In some ways, Zamora’s book is an effort by some on the left to try to “discipline” Foucault’s flirtation with the right. It will be interesting to see the academic left’s response to the book. But Zamora also reveals why free-marketeers might want to give Foucault another read and not just dismiss him with the “post-modern” epithet.

Update from a reader:

This being an area I am quite familiar with, let me just say that there is very little new in Zamora’s “discovery.” Only the petty bourgeois of identity politics in US academia could ever embrace Foucault as “left-wing.” And they sure did, bereft that they were of any context or any economic culture (let alone knowledge).

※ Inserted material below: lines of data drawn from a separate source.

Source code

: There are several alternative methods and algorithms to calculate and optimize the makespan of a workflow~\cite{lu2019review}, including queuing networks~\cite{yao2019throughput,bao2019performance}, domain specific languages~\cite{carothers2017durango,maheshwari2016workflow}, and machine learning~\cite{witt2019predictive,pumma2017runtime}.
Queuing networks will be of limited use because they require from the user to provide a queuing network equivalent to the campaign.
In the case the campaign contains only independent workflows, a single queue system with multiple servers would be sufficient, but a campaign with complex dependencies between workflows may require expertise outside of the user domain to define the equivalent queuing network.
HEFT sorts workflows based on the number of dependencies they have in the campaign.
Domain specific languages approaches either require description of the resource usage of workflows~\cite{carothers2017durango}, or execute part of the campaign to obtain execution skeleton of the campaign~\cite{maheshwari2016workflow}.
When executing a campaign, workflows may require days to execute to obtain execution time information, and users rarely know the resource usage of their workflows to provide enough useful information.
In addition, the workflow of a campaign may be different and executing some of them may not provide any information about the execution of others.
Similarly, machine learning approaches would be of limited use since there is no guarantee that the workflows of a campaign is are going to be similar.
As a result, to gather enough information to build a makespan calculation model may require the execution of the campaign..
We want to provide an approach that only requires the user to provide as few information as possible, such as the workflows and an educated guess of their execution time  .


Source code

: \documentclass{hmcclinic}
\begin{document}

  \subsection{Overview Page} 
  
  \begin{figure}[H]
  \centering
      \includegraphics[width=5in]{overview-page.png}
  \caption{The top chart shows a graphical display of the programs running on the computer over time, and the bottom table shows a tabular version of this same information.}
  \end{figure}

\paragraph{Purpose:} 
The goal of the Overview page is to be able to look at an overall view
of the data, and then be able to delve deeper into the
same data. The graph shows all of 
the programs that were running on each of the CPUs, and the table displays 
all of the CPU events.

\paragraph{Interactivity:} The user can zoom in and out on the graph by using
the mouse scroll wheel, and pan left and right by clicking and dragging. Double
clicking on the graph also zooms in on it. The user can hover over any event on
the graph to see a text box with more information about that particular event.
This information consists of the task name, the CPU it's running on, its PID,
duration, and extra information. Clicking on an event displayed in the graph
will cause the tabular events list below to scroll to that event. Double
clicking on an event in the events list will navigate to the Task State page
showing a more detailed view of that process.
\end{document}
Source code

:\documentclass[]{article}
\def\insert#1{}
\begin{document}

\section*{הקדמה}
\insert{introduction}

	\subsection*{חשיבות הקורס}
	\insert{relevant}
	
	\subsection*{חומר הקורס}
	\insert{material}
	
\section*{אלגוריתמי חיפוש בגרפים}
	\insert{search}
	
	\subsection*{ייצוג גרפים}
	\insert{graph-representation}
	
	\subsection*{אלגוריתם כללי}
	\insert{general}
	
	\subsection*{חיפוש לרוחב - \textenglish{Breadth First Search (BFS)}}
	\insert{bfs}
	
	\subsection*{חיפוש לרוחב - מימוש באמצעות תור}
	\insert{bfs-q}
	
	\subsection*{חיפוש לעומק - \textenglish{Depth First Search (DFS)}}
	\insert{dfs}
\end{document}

It’s not that Foucault is “right-wing” or “left-wing.” I am not even sure that he could be pegged on some sort of “progressive vs conservative” scale.  On the one hand, he once stated that everything that is historically constructed can be politically changed. On the other hand, he blurted out the mother of all elisions in Discipline and Punish (if I remember well): talking of the invention of biopolitics, the thrust by the modern state to catalogue, normalize and regiment living beings (with a particular focus on humans), he wrote “this all took place on the backdrop of the industrial revolution.”

And that was that for economic forces. One sentence! The gall of that man! It’s hilarious. It was a dig at a certain naive and mind-numbing strand of Stalinist historical materialism in vogue in France at the time (the irrelevant and awful Althusser, Sartre, Bourdieu: in the late ’60s-early ’70s Foucault was cleverly waging a positional war against the grand poobahs of France’s intelligentsia).

Of course this played very well in US comp-lit departments, where all things economic or material are sneered at. Now you could be a true armchair radical, no need to worry or study actual economics and the history of capitalism. Boring. Besides, Foucault himself thought it was useless. And that way, as a tenured radical on a US campus, you did not have to question the society, the economic incentives and the motivations that had lead you there in the first place. That is, the booming market for mass education in the late-sixties. Suddenly any small-town middle-class American, low on cultural capital but armed with good grades, could legitimately compete for a tenured job at any University nearby.  Fucking boomers.

Not saying it’s all bad, but hey, you must take the bad with the overall good.  Incredible development in human capital comes with a few philistines. It’s a small price to pay.